一度難しくて途中で読むのを止めた本である。文章がとても分かりにくかった。でも、さらっと読み流すと、それほど難しいことが書いてあるわけではなく、思想の骨幹は明瞭であり、むしろ、その論じ方、即ち論理的展開に疑問を感じる。それほど重要ではない本である。でも、思想の骨幹が割りと共感できて、少しばかり気になった。なお、「啓蒙」ということばは「文化」とでも言い換えれば良い。文化、文明化が進展してくると、人類はどうなっていくかと言うことを論じている本である。論じ方はベーコンの弁証法にならい「否定的弁証法」を用いている。いわば、神話と啓蒙との弁証法であり、神話的自然と啓蒙された自然支配の差別と統一を浮き彫りにさせるために用いる手法である。なお、本著作物は、ホルクハイマーとアドルノの共著である。それぞれに分担があるが、互いに修正を入れるなどして密な関係である。ただ、どうも思想的にはアドルノの方が主導していたようである。なお、『 』は本書からの引用文である。

本書の目次は次のようなものである。
┄┄┄┄┄┄
### 作業内容
1. 次の(a)〜(c)が本文の内容と合っているかを判定し、それぞれ「はい」か「いいえ」で答えたうえで、根拠となる本文の語句をそのまま引用せよ。
(a) 筆者はこの本を一度途中で読むのを止めた。
(b) この本はアドルノ一人による著作である。
(c) この本の論じ方には「肯定的弁証法」が用いられている。
2. 本文のうち、「一度難しくて途中で読むのを止」から「ていたようである。なお、『 』は本書からの引用文である。」までを、その語句も含めて一字一句違えずに書き写してください。
3. 本文について、次の問いに答えよ。
(a) 「啓蒙」ということばは何と言い換えればよいとされているか。
(b) 思想的に主導していたようだとされているのは誰か。
(c) 『 』は何を示すとされているか。
本文だけを手がかりにすること。

### 与えられた情報
┄┄┄┄┄┄
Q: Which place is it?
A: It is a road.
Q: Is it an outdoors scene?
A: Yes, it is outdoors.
┄┄┄┄┄┄
### 回答
1.
(a) はい。「一度難しくて途中で読むのを止めた本である。」
(b) いいえ。「本著作物は、ホルクハイマーとアドルノの共著である。」
(c) いいえ。「論じ方はベーコンの弁証法にならい「否定的弁証法」を用いている。」

2.
一度難しくて途中で読むのを止めた本である。文章がとても分かりにくかった。でも、さらっと読み流すと、それほど難しいことが書いてあるわけではなく、思想の骨幹は明瞭であり、むしろ、その論じ方、即ち論理的展開に疑問を感じる。それほど重要ではない本である。でも、思想の骨幹が割りと共感できて、少しばかり気になった。なお、「啓蒙」ということばは「文化」とでも言い換えれば良い。文化、文明化が進展してくると、人類はどうなっていくかと言うことを論じている本である。論じ方はベーコンの弁証法にならい「否定的弁証法」を用いている。いわば、神話と啓蒙との弁証法であり、神話的自然と啓蒙された自然支配の差別と統一を浮き彫りにさせるために用いる手法である。なお、本著作物は、ホルクハイマーとアドルノの共著である。それぞれに分担があるが、互いに修正を入れるなどして密な関係である。ただ、どうも思想的にはアドルノの方が主導していたようである。なお、『 』は本書からの引用文である。

3.
(a) 「文化」
(b) アドルノ
(c) 本書からの引用文